I cannot open the Amtrak Guest Rewards website. Have tried different browsers, IE9, IE7, Firefox, Google Chrome. None of them work. Have tried different settings and resetting to default settings. Nothing seems to work. Has anyone else have this problem? Know of a fix?


----------



## PRR 60 (Jul 1, 2012)

No problem here. IE9 (Win7) and Safari 5.1.7 (OSx 10.6.8).


----------



## rusty spike (Jul 1, 2012)

Just opened it with IE8/WinXP


----------



## md (Oct 14, 2012)

PRR 60 said:


> No problem here. IE9 (Win7) and Safari 5.1.7 (OSx 10.6.8).


 Did you make any special settings


----------



## Guest (Oct 14, 2012)

how or what do you have to set to open Amtrack Guest Rewards using IE 8 and windows XP


----------



## PRR 60 (Oct 14, 2012)

md said:


> PRR 60 said:
> 
> 
> > No problem here. IE9 (Win7) and Safari 5.1.7 (OSx 10.6.8).
> ...


No.


----------



## Ryan (Oct 14, 2012)

Guest said:


> how or what do you have to set to open Amtrack Guest Rewards using IE 8 and windows XP


Try "Amtrak", not "Amtrack".


----------



## Mike (Oct 28, 2012)

whats the magic settings to open Amtrack Guest Rewards using XP and IE8. Please HELP


----------



## Anthony (Oct 28, 2012)

Sorry Mike, but you'll have to be far more specific about the problem you're experiencing.

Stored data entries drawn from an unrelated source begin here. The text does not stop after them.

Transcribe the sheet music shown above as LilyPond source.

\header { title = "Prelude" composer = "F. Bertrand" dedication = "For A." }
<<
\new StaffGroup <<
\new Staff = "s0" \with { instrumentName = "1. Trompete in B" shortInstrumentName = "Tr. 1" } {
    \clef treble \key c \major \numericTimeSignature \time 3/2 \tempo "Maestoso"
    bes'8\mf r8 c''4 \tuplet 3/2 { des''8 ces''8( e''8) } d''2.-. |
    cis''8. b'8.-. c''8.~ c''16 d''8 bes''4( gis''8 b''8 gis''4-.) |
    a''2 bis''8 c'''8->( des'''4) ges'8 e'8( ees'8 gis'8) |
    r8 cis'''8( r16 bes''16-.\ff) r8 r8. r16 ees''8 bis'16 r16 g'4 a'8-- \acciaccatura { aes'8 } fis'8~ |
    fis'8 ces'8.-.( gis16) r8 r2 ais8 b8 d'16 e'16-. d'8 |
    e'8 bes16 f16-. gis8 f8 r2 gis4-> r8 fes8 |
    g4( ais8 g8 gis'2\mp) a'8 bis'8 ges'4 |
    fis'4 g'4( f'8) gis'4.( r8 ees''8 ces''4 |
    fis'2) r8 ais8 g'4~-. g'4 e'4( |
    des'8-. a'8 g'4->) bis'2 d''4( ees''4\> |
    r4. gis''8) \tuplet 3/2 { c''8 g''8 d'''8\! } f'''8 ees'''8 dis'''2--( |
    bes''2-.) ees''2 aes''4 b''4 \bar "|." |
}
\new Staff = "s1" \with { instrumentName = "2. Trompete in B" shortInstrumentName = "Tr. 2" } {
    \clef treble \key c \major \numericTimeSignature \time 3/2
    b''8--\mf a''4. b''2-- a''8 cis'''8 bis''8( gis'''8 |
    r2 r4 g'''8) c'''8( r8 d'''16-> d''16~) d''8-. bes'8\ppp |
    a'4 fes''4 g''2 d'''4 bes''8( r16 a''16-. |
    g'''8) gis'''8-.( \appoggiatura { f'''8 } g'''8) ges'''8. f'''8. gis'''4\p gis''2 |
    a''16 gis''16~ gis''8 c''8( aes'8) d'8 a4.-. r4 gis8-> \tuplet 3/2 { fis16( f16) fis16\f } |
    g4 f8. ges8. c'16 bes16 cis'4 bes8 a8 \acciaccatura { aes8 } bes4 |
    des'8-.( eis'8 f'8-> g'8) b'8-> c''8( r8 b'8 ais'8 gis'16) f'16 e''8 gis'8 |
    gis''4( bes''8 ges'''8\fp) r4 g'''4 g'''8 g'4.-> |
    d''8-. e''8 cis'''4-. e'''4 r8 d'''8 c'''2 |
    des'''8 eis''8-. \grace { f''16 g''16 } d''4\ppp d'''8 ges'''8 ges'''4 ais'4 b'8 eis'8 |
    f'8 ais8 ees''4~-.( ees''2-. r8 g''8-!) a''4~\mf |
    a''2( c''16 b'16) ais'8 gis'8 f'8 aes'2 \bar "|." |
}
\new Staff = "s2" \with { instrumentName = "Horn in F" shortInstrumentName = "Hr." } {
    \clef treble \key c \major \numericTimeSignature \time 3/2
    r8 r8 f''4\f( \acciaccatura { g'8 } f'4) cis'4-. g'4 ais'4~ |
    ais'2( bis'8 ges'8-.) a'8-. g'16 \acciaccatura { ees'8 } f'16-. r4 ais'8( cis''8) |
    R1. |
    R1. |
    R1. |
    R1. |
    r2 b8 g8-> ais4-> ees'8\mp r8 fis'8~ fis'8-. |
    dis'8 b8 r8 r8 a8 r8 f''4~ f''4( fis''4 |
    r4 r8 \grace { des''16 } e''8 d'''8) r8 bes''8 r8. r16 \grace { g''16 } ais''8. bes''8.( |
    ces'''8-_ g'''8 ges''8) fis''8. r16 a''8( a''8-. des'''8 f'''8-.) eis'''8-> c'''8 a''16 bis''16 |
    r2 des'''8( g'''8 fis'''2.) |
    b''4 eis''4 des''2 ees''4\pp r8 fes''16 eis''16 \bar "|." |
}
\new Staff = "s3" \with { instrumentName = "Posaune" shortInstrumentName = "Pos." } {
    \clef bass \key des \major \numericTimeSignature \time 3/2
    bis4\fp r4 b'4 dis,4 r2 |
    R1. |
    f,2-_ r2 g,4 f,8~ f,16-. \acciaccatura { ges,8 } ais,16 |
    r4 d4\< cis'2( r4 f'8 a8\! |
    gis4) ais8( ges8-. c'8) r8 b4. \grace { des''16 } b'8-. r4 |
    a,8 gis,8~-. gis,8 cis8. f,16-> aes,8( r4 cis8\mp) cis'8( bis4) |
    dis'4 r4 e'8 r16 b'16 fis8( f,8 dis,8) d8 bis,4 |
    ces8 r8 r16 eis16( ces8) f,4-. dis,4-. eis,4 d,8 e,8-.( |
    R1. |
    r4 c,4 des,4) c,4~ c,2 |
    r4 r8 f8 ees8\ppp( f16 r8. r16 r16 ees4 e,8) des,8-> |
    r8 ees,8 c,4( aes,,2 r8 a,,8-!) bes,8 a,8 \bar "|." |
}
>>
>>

I encounter no problems accessing AGR's site using XP and IE8.


----------



## Ryan (Oct 28, 2012)

Ryan said:


> Guest said:
> 
> 
> > how or what do you have to set to open Amtrack Guest Rewards using IE 8 and windows XP
> ...


----------



## tomfuller (Oct 28, 2012)

Try going to the Amtrak.com/home page and go to the top right tab and go in from the drop down box (3rd one down).

Do you have points you want to trade in or do you just want to join?


----------



## PPorro (Oct 28, 2012)

Here's the link, just in case you are typing something wrong...

https://www.amtrakguestrewards.com/home/index


----------